What Clay Shirky is saying is that there is now no difference between any 'publication' and any other popular website. There is no difference between the NYT and Perez Hilton, between Technology Review and Boing Boing.
The game is now exactly the same for everybody: attract income over the same distribution channel. No single player or group of players can push anybody else out of this distribution channel. Conclusion: Clay Shirky is correct. If your publication continues to exist it's because whatever your income streams are they are not drying up; and these income streams remain larger than your costs.
That's the same for Perez Hilton and Boing Boing. And for every other website. Clay Shirky correctly observes that your old business model is not doing so well anymore, and you share your new business model with people who simply weren't your competitors five years ago.
What are you doing about this? Frankly my dear, I couldn't care less.
Manufacturing in the United States is in trouble. That's bad news not just for the country's economy but for the future of innovation.
maryhodder
1 Comment
from one disgruntled consumer
So, one of the reasons people write with "glee" about being able to post information (however correct or incorrect it may be) that sits online side by side with legacy media is that people were really angry with traditional media for losing perspective, telling stories that were more about doing the "he said-she said" balance than getting things fair and accurately stated.
Additionally, you were gatekeepers that kept out perspectives that didn't fit your narratives, however out of sync they were with how real people think.

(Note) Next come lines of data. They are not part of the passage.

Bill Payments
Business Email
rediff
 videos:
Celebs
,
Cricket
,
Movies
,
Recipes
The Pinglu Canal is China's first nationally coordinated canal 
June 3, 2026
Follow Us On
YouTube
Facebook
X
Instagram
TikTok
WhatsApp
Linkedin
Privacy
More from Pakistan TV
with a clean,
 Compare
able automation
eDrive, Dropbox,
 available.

Regarding printing costs, Clay and Dave both get very well that printing is not the important part of this problem going forward. Clay in his essay was relating the changes the printing press wrought in the 1500s to what is taking place with the internet and changes now. The reason any of us have discussed the old models with print technology is because the physical media is the reason many newspapers claimed that their costs were what they were, in terms of subscriptions, and when they had to raise prices, it was always because of things like paper shortages, not that journalism was costing more. In other words, legacy media trained the users to believe the physicality of the media was the driver of cost for us as buyers.

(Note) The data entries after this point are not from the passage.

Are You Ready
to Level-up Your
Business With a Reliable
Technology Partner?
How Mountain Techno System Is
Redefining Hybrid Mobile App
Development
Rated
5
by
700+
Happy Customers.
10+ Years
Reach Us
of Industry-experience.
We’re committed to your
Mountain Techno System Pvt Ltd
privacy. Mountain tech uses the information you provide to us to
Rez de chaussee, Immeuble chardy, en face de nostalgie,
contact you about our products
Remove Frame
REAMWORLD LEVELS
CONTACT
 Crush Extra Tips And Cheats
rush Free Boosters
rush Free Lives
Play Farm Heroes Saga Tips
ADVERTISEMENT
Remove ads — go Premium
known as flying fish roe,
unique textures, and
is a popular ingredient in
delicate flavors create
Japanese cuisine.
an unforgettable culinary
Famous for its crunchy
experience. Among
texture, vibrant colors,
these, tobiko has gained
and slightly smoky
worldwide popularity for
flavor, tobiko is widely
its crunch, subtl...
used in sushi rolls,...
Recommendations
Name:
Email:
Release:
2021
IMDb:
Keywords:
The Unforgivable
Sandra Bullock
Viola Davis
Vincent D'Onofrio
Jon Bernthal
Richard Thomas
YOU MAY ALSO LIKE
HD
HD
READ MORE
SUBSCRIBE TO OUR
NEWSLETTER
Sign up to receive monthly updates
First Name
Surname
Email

I think Clay and Dave are asking the same question you are as are the rest of us: how do you pay for the very necessary journalism we need in a democracy?
I don't see why you have to misinterpret the two of them to ask that question.
mary
ps. we aren't consumers. we don't open our beaks like baby birds and get media dropped down our throats and poop cash. we are users, creators, commentors, producers and your partners and if you want us to pay, you need to treat us as equals instead of consumers.